The commitment comes at a crucial juncture. The team, which includes the Rochester group as well as scientists from the University of Nebraska and the biotech company Califia Bio Inc. has already created a compound that shows great promise in the laboratory. Scientists hope to begin a clinical trial in people within five years – a crucial step for a condition that currently has no approved treatment.

“Most patients are able to cope with the cognitive effects of HIV, but oftentimes their cognitive abilities are diminished. Their ability to take on new tasks, to really concentrate, or to juggle several tasks at once, may be reduced,” said Gelbard, who is director of the Center for Neural Development and Disease.

“HIV infects the brain early on and goes on to wreak havoc there despite our best treatments. It’s a serious problem for the more than 30 million people worldwide infected with HIV,” he added.

Just this week in a paper published online in the journal Neurotherapeutics, the team reviews its findings to date and lays out new strategies to treat the condition.

The problem for patients lies in the way the brain reacts to HIV. When the brain detects the virus, the body sends immune cells flooding in to fix the problem and eliminate the threat. But the response itself quickly becomes the problem, with immune cells attacking healthy brain cells. Sophisticated structures called synapses, which are central to the ability of brain cells to communicate with each other, are especially vulnerable.

“Synapses are the currency of neurologic function,” said Gelbard, who is professor of Neurology, Pediatrics, and Microbiology and Immunology. “The more damage to the synapses, the more symptoms patients will notice.”

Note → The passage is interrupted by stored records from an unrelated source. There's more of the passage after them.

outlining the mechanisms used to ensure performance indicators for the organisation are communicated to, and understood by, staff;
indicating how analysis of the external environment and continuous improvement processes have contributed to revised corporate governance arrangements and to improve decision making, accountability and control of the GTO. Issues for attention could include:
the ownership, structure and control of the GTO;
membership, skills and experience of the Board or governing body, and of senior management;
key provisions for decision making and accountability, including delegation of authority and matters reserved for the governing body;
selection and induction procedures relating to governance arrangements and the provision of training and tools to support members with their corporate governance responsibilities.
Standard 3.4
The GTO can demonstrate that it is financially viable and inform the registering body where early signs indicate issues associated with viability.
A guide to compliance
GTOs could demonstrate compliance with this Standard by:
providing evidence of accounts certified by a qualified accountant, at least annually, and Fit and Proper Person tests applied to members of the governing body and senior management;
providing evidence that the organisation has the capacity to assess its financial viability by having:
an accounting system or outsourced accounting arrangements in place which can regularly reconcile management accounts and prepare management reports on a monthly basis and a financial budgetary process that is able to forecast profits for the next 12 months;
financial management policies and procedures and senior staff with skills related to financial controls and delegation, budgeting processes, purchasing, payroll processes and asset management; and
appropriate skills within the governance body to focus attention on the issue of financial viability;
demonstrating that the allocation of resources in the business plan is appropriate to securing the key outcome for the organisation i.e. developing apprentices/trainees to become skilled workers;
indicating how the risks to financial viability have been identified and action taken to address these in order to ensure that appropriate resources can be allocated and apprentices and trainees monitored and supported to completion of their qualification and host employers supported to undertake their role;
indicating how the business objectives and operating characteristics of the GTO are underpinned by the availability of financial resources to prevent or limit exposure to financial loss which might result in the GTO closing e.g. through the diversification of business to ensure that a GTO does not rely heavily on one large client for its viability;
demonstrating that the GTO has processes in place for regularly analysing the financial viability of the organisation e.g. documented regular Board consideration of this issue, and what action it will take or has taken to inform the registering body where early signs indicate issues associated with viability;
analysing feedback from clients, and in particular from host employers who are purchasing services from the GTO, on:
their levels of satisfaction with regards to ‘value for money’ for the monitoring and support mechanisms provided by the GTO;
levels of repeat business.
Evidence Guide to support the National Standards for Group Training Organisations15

While HIV’s effects on the brain are rapid, brain cells don’t outright die. Instead, brain cells called neurons sicken – they lose crucial structures called dendrites, and they lose the ability to communicate with each other. The gradual process offers some hope for researchers, who have shown that such “sick” cells can be rescued and returned to health if the inflammatory assault is stopped.

The test compound is designed to slow or eliminate inflammation by knocking out an enzyme known as MLK3, which plays a key role in the inflammatory process. Scientists believe that when MLK3 is abnormally active, it becomes a crucial switch, turning cells that normally nourish the brain’s neurons and prompting those cells to instead attack the neurons and synapses.

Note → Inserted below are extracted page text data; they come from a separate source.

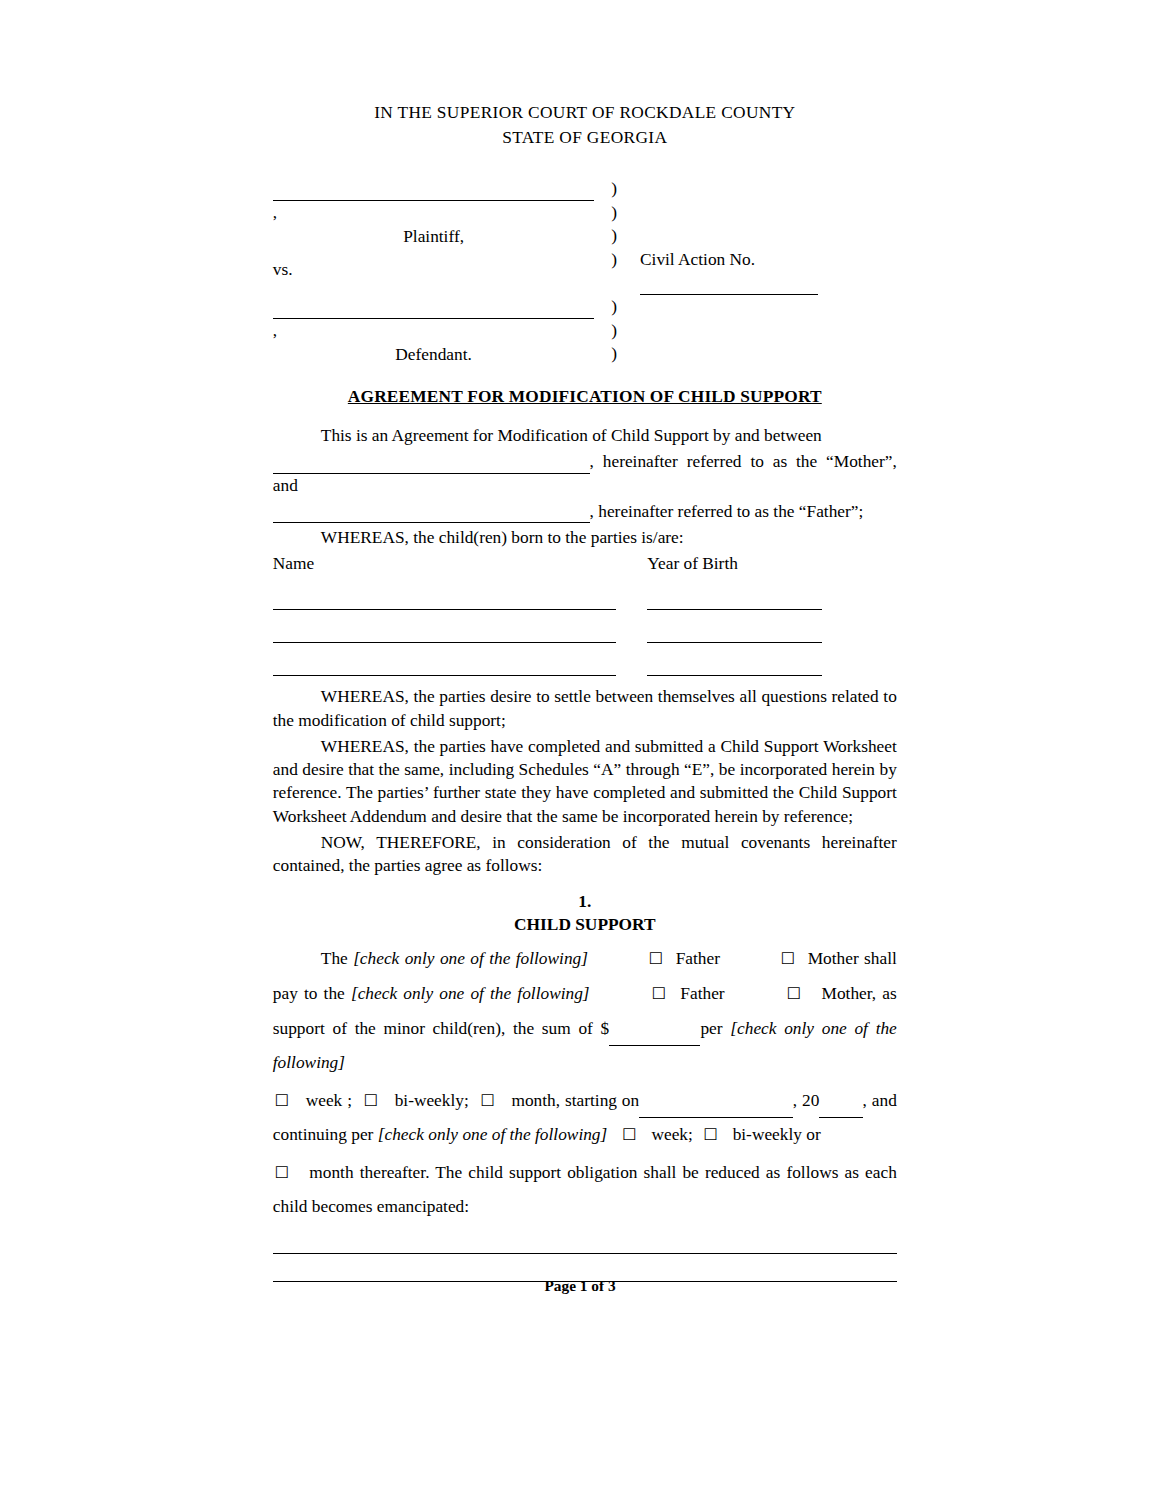IN THE SUPERIOR COURT OF ROCKDALE COUNTY
STATE OF GEORGIA
| , Plaintiff, | ) ) ) | |
| vs. | ) | Civil Action No. |
| , Defendant. | ) ) ) | |
AGREEMENT FOR MODIFICATION OF CHILD SUPPORT
This is an Agreement for Modification of Child Support by and between
, hereinafter referred to as the “Mother”, and
, hereinafter referred to as the “Father”;
WHEREAS, the child(ren) born to the parties is/are:
Name
Year of Birth
WHEREAS, the parties desire to settle between themselves all questions related to the modification of child support;
WHEREAS, the parties have completed and submitted a Child Support Worksheet and desire that the same, including Schedules “A” through “E”, be incorporated herein by reference. The parties’ further state they have completed and submitted the Child Support Worksheet Addendum and desire that the same be incorporated herein by reference;
NOW, THEREFORE, in consideration of the mutual covenants hereinafter contained, the parties agree as follows:
1.
CHILD SUPPORT
The [check only one of the following] ☐ Father ☐ Mother shall pay to the [check only one of the following] ☐ Father ☐ Mother, as support of the minor child(ren), the sum of $ per [check only one of the following]
☐ week ; ☐ bi-weekly; ☐ month, starting on , 20 , and continuing per [check only one of the following] ☐ week; ☐ bi-weekly or
☐ month thereafter. The child support obligation shall be reduced as follows as each child becomes emancipated:
Page 1 of 3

In its hunt for a compound to stop MLK3, the team took advantage of other researchers’ work with an experimental drug that was designed to stop the enzyme in patients with Parkinson’s disease. The compound didn’t end up helping patients, and the study was halted. But the compound – and its futility to treat Parkinson’s – provided the team with crucial clues about how to better target MLK3.

The team took advantage of those clues and screened thousands of compounds, using the findings to build a better compound to stop MLK3. The team has shown that its lead compound is successful getting into the brain and staying there at levels necessary to knock out MLK3. In tests the compound has reduced inflammation dramatically and has preserved the structure of synapses.

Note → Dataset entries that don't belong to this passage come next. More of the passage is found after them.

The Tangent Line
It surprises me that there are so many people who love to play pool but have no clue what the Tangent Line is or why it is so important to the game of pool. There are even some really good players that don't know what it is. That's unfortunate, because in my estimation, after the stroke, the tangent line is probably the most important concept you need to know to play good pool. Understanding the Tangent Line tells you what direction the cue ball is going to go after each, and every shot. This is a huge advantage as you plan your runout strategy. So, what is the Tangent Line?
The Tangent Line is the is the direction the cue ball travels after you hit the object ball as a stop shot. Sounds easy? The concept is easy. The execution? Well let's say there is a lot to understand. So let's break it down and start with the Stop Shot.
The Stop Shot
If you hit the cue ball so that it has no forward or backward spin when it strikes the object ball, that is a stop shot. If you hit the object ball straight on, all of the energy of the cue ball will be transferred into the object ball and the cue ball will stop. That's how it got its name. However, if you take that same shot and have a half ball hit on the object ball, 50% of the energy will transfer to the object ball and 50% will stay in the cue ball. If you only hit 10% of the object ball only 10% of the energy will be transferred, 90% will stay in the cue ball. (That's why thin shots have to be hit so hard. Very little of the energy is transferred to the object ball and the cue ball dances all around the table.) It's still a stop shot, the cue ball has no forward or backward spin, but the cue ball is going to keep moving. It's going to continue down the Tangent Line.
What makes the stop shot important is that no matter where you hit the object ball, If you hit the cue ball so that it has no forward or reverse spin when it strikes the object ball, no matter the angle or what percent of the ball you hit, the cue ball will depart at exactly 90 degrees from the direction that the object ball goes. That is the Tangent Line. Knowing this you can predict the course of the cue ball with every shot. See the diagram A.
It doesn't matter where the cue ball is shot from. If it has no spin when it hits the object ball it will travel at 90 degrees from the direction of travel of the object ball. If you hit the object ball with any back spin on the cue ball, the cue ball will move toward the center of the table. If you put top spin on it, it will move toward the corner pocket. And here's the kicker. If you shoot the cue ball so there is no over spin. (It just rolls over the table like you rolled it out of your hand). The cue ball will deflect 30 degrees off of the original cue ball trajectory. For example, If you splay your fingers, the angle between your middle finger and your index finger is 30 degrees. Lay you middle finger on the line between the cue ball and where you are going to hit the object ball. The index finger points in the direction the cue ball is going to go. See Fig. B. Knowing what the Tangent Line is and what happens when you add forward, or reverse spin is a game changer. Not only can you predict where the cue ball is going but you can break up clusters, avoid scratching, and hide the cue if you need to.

Gelbard’s team plans to apply to the National Institutes of Health for funding to fast-track the development of the compound into a drug that can be tested in patients.

Gelbard is quick to point out that progress against HIV-related dementia is likely to pay off for other conditions as well. He notes that inflammation and MLK3 both play a large role in Alzheimer’s and Parkinson’s diseases. And he notes that the compound under development shows very early promise for treating heart failure.

In Rochester, Gelbard’s colleagues on the projects include Stephen Dewhurst, Ph.D., professor of Microbiology and Immunology; Sanjay Maggirwar, Ph.D., associate professor of Microbiology and Immunology; and Hulin Wu, Ph.D., professor of Biostatistics and Computational Biology.

Working closely with Gelbard’s group in Rochester is a team led by Howard Gendelman, M.D., who heads the Center for Neurovirology and Neurodegenerative Disorders at the University of Nebraska Medical Center. Gendelman’s colleagues at Nebraska include Michael Boska, Howard Fox and Larisa Poluektova. At Califia, participants include Val Goodfellow and Colin Loweth.